I was at the QPenn drag show in College Hall — my first drag show — and one of my first events with the lesbian, gay, bisexual, transgender and queer community. Miss Lisa Lisa, who referred to herself as a transsexual, led the audience through the evening of drag-queen performances. At one point, Lisa Lisa paused to ask the lesbians in the audience to cheer. Then she asked the straight women, and then the gay guys. Loud cheers and some enthusiastic yelling met all three questions. And then she asked the straight guys to cheer. Obligingly, my friend, College sophomore Sebastian Rowland, and I put our hands together and started yelling. And no one else did. Just us. Out of about 60 people, just the two of us.

We felt discomfort, some embarrassment and a large amount of awkward humor. The question is: why? In everyday life, sexual minorities are generally invisible.

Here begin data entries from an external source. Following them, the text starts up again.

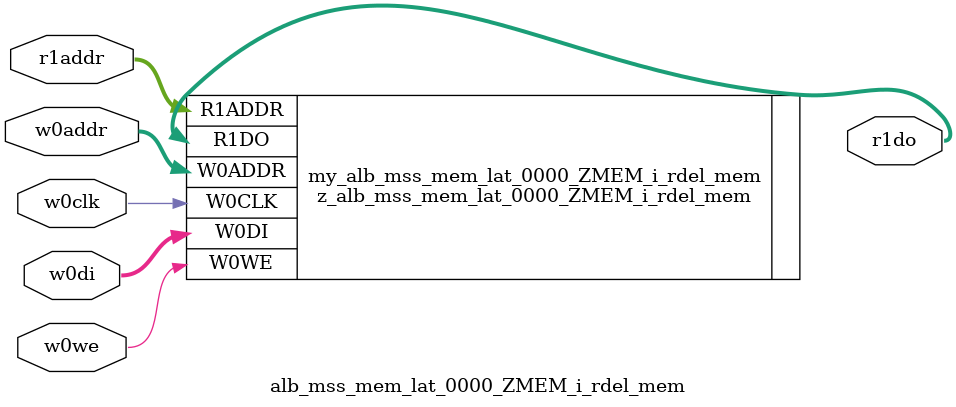
<source format=v>
/* ###--------------------------------------------------------------------### */
/*   Copyright Emulation And Verification Engineering                         */
/* ###--------------------------------------------------------------------### */
/*   Verilog memory wrapper                                                   */
/* ###--------------------------------------------------------------------### */


// 
// #-------- Basic definition of memory 'alb_mss_mem_lat_0000_ZMEM_i_rdel_mem'
// memory new                alb_mss_mem_lat_0000_ZMEM_i_rdel_mem bram
// memory depth              1024
// memory width              131
// memory set_word_length    8
// 
// memory enable_bram_dual_port_multiplexed  true
// 
// #-------- Memory advanced definition
// memory type                  sync
// memory scalarize             false
// memory set_memory_debug_mode false
// memory set_sys_freq          clk_100
// set_max_sys_freq          clk_100
// 
// 
//   #-------- Definition of port 'w0'
//   memory add_port         w0 w
//   memory set_rw_mode      w0 ReadBeforeWrite
//   memory set_port_latency w0 1
//   memory set_port_access  w0 sync
//   memory_port w0 di     w0di
//   memory_port w0 addr   w0addr
//   memory_port w0 clk    w0clk posedge
//   memory_port w0 we     w0we high
//   memory set_debug_mode w0 true
// 
//   #-------- Definition of port 'r1'
//   memory add_port         r1 r
//   memory set_rw_mode      r1 ReadBeforeWrite
//   memory set_port_latency r1 1
//   memory set_port_access  r1 async
//   memory_port r1 do     r1do
//   memory_port r1 addr   r1addr
//   memory set_debug_mode r1 true
// 
// 

module alb_mss_mem_lat_0000_ZMEM_i_rdel_mem (
   w0di
  ,w0addr
  ,w0we
  ,w0clk
  ,r1do
  ,r1addr
);

  input  [130:  0] w0di;
  input  [  9:  0] w0addr;
  input            w0we;
  input            w0clk;
  output [130:  0] r1do;
  input  [  9:  0] r1addr;



z_alb_mss_mem_lat_0000_ZMEM_i_rdel_mem my_alb_mss_mem_lat_0000_ZMEM_i_rdel_mem (
     .W0DI(w0di)
    ,.W0ADDR(w0addr)
    ,.W0WE(w0we)
    ,.W0CLK(w0clk)
    ,.R1DO(r1do)
    ,.R1ADDR(r1addr)
);


endmodule

</source>
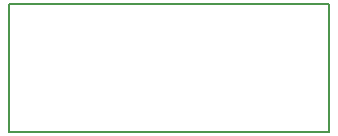
<source format=gm1>
G04 MADE WITH FRITZING*
G04 WWW.FRITZING.ORG*
G04 DOUBLE SIDED*
G04 HOLES PLATED*
G04 CONTOUR ON CENTER OF CONTOUR VECTOR*
%ASAXBY*%
%FSLAX23Y23*%
%MOIN*%
%OFA0B0*%
%SFA1.0B1.0*%
%ADD10R,1.074800X0.433071*%
%ADD11C,0.008000*%
%ADD10C,0.008*%
%LNCONTOUR*%
G90*
G70*
G54D10*
G54D11*
X4Y429D02*
X1071Y429D01*
X1071Y4D01*
X4Y4D01*
X4Y429D01*
D02*
G04 End of contour*
M02*
</source>
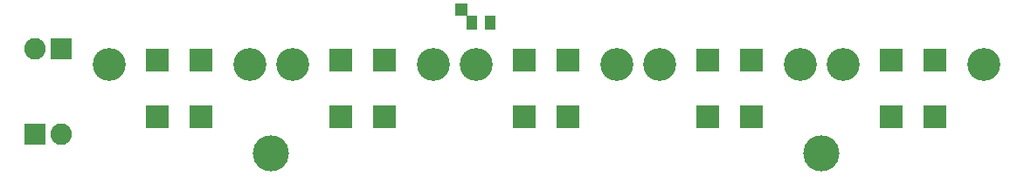
<source format=gbs>
G75*
%MOIN*%
%OFA0B0*%
%FSLAX25Y25*%
%IPPOS*%
%LPD*%
%AMOC8*
5,1,8,0,0,1.08239X$1,22.5*
%
%ADD10C,0.13800*%
%ADD11R,0.03950X0.05524*%
%ADD12R,0.08200X0.08200*%
%ADD13C,0.08200*%
%ADD14R,0.09068X0.09068*%
%ADD15C,0.12611*%
%ADD16R,0.04762X0.04762*%
D10*
X0106256Y0038933D03*
X0316256Y0038933D03*
D11*
X0189799Y0088933D03*
X0182713Y0088933D03*
D12*
X0026256Y0078933D03*
X0016256Y0046433D03*
D13*
X0026256Y0046433D03*
X0016256Y0078933D03*
D14*
X0062988Y0074760D03*
X0079524Y0074760D03*
X0132988Y0074760D03*
X0149524Y0074760D03*
X0202988Y0074760D03*
X0219524Y0074760D03*
X0272988Y0074760D03*
X0289524Y0074760D03*
X0342988Y0074760D03*
X0359524Y0074760D03*
X0359524Y0053106D03*
X0342988Y0053106D03*
X0289524Y0053106D03*
X0272988Y0053106D03*
X0219524Y0053106D03*
X0202988Y0053106D03*
X0149524Y0053106D03*
X0132988Y0053106D03*
X0079524Y0053106D03*
X0062988Y0053106D03*
D15*
X0044484Y0072949D03*
X0098028Y0072949D03*
X0114484Y0072949D03*
X0168028Y0072949D03*
X0184484Y0072949D03*
X0238028Y0072949D03*
X0254484Y0072949D03*
X0308028Y0072949D03*
X0324484Y0072949D03*
X0378028Y0072949D03*
D16*
X0178756Y0093933D03*
M02*

</source>
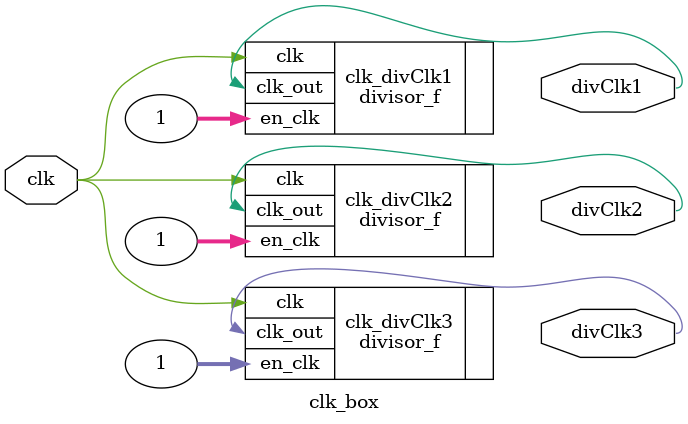
<source format=v>
`timescale 1ns / 1ps

module clk_box(
    clk,
    divClk1,
    divClk2,
    divClk3
    );
    
// Entradas 
input wire clk;

// Salidas
output wire divClk1;
output wire divClk2;
output wire divClk3;

// Parámetros 
parameter RATE1 = 3; 
parameter RATE2 = 3; 
parameter RATE3 = 3; 

divisor_f #(RATE1)clk_divClk1(  //20MHz
//Entradas
    .clk(clk),
    .en_clk(1),
    //Salida
    .clk_out(divClk1)               
);


divisor_f #(RATE2)clk_divClk2(  //20MHz
//Entradas
    .clk(clk),
    .en_clk(1),
    //Salida
    .clk_out(divClk2)               
); 


divisor_f #(RATE3)clk_divClk3(  //20MHz
//Entradas
    .clk(clk),
    .en_clk(1),
    //Salida
    .clk_out(divClk3)               
);
    
endmodule


</source>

With some exceptions, we have no idea about the gender or sexual identity of the people we pass. This is true for strangers, but it’s also probably true of people we know and love; we may not have a clear idea about the gender or sexual identity of our friends or of our family either. Maybe we’re not even sure about ourselves.

For that single brief moment at the drag show, my sexual identity was on display. For the first time, my friend and I were obviously a sexual minority. But I’m ultimately glad I had this experience. Being a minority at this event got me out of my comfort zone, and emphasized that discomfort with exploring gender or sexual identity is completely unnecessary.

Beyond all the banter, the sexual jokes and the display of cross-dressing prowess, drag shows bring up questions about personal identity. If an individual hasn’t found a community to help them “articulate concepts of gender and sexuality,” explained College sophomore and QPenn treasurer Victor Galli, it’s “easy for them to think ‘oh, I don’t like rainbows or feather boas, so I must be heterosexual then.’” Or they may “have a variant gender identity, but not realize it because of their comfort with their own sexuality,” Galli said. Drag shows intentionally confuse the stereotypes and assumptions.

Those of us who are heterosexual, said Rowland, “are encouraged not to explore these issues because it automatically categorizes us as LGBTQ.” Both heterosexuals and those in the LGBTQ community are stereotyped in ways that define them as separate and distinct.

This separation is wrong. “I love hearing our advocacy/our community referred to as ‘LGBTQA,’” Wharton and Engineering sophomore and Lambda Alliance president Tyler Ernst wrote in an e-mail. The “A” that he includes stands for allies: those who speak out on behalf of LGBTQ rights “purposefully with a larger advocacy goal always in mind.”

Ernst added that friends are “especially important” as well, “because every time a non-LGBTQ person makes an LGBTQ friend, it makes gender/sexual minorities a little less scary, a little less foreign.”

Though a drag show certainly isn’t representative of the LGBTQ community, it shows that there are circumstances where gay and straight communities are too separate. On the one hand, that speaks to the nature of drag shows; there are certainly more comfortable places and ways to interact with the LGBTQ community. But we heterosexuals should not be so uncomfortable with questioning our gender identity, and people of all identities need to intentionally be a part of the same community more often.